::: RECORDS FOR THIS TASK

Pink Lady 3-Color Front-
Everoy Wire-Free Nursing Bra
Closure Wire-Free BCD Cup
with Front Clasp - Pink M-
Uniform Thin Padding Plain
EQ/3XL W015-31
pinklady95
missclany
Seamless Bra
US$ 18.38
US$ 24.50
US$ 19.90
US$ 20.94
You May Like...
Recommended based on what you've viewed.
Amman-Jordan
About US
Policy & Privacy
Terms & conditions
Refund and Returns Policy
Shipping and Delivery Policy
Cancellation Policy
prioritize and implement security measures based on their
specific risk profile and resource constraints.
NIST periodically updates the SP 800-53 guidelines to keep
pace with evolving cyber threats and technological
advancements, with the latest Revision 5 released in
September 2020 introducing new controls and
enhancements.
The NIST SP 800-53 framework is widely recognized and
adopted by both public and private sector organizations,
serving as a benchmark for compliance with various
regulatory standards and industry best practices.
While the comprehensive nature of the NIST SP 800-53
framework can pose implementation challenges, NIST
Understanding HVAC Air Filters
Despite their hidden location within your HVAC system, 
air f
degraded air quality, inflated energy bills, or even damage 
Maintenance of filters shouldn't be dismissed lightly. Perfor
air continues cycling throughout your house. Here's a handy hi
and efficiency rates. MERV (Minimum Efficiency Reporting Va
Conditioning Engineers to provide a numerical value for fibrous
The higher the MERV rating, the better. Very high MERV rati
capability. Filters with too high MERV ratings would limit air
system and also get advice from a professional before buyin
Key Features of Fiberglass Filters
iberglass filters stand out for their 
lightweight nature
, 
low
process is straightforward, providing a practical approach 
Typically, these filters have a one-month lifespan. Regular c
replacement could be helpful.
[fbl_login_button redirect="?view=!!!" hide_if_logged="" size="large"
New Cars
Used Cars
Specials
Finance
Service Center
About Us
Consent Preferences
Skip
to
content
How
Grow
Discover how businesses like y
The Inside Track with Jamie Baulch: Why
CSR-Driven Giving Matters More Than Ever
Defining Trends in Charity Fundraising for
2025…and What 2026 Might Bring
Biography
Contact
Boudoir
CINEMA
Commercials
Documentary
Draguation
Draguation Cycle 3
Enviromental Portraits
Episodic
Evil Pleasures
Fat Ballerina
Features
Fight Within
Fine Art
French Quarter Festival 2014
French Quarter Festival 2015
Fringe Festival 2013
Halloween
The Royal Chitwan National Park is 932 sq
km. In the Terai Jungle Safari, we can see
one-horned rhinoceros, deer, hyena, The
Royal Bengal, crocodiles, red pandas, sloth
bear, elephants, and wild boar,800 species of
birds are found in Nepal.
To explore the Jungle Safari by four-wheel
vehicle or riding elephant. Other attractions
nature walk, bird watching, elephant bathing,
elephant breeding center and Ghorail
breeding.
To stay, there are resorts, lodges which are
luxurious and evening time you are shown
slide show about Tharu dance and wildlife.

::::::

* EXERCISE PROMPT
Restate every record word for word.

* RESULT OF THE TASK
Pink Lady 3-Color Front-
Everoy Wire-Free Nursing Bra
Closure Wire-Free BCD Cup
with Front Clasp - Pink M-
Uniform Thin Padding Plain
EQ/3XL W015-31
pinklady95
missclany
Seamless Bra
US$ 18.38
US$ 24.50
US$ 19.90
US$ 20.94
You May Like...
Recommended based on what you've viewed.
Amman-Jordan
About US
Policy & Privacy
Terms & conditions
Refund and Returns Policy
Shipping and Delivery Policy
Cancellation Policy
prioritize and implement security measures based on their
specific risk profile and resource constraints.
NIST periodically updates the SP 800-53 guidelines to keep
pace with evolving cyber threats and technological
advancements, with the latest Revision 5 released in
September 2020 introducing new controls and
enhancements.
The NIST SP 800-53 framework is widely recognized and
adopted by both public and private sector organizations,
serving as a benchmark for compliance with various
regulatory standards and industry best practices.
While the comprehensive nature of the NIST SP 800-53
framework can pose implementation challenges, NIST
Understanding HVAC Air Filters
Despite their hidden location within your HVAC system, 
air f
degraded air quality, inflated energy bills, or even damage 
Maintenance of filters shouldn't be dismissed lightly. Perfor
air continues cycling throughout your house. Here's a handy hi
and efficiency rates. MERV (Minimum Efficiency Reporting Va
Conditioning Engineers to provide a numerical value for fibrous
The higher the MERV rating, the better. Very high MERV rati
capability. Filters with too high MERV ratings would limit air
system and also get advice from a professional before buyin
Key Features of Fiberglass Filters
iberglass filters stand out for their 
lightweight nature
, 
low
process is straightforward, providing a practical approach 
Typically, these filters have a one-month lifespan. Regular c
replacement could be helpful.
[fbl_login_button redirect="?view=!!!" hide_if_logged="" size="large"
New Cars
Used Cars
Specials
Finance
Service Center
About Us
Consent Preferences
Skip
to
content
How
Grow
Discover how businesses like y
The Inside Track with Jamie Baulch: Why
CSR-Driven Giving Matters More Than Ever
Defining Trends in Charity Fundraising for
2025…and What 2026 Might Bring
Biography
Contact
Boudoir
CINEMA
Commercials
Documentary
Draguation
Draguation Cycle 3
Enviromental Portraits
Episodic
Evil Pleasures
Fat Ballerina
Features
Fight Within
Fine Art
French Quarter Festival 2014
French Quarter Festival 2015
Fringe Festival 2013
Halloween
The Royal Chitwan National Park is 932 sq
km. In the Terai Jungle Safari, we can see
one-horned rhinoceros, deer, hyena, The
Royal Bengal, crocodiles, red pandas, sloth
bear, elephants, and wild boar,800 species of
birds are found in Nepal.
To explore the Jungle Safari by four-wheel
vehicle or riding elephant. Other attractions
nature walk, bird watching, elephant bathing,
elephant breeding center and Ghorail
breeding.
To stay, there are resorts, lodges which are
luxurious and evening time you are shown
slide show about Tharu dance and wildlife.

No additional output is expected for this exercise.